# [読む文章]
┌──
2005/3/14 記
2010年1月6日 追記
クロースアップマジック
前田知洋&ふじいあきら
日時:2005年3月8日(火曜日)
会場:ホテル阪急インターナショナル
6階宴会場 「瑞鳥」の間
出演:前田知洋/ふじいあきら
一回目:食事 17:00〜 ショー18:15
二回目:食事 20:15〜 ショー21:30
料金:19,000円
3月8日の夜、大阪梅田のホテル阪急インターナショナルで、前田知洋さんとふじいあきらさんが出演されるディナーショーがありました。
前田さんとふじいさんは私の大好きなマジシャンです。このお二人のマジックが同時に見られるのであれば、これを見のがす手はありません。しかし一人19000円と結構な値段なので、家族4人で行くとなるとちょっとした出費です。少し迷ったのですが、先日娘が高校に受かったこともあり、その合格祝いという口実を思いつき、うまく切り抜けました。マジック関係のイベントに行くのは2年ぶりです。
└──
保存済みの項目
┌──
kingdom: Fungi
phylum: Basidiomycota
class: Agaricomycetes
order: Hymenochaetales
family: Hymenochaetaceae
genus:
└──
マジックのディナーショーについての文章で、書き手が家族4人で行くために思いついた口実は何ですか。 この文章だけを手がかりにしてください。

# [解答]
娘が高校に受かった合格祝いという口実です。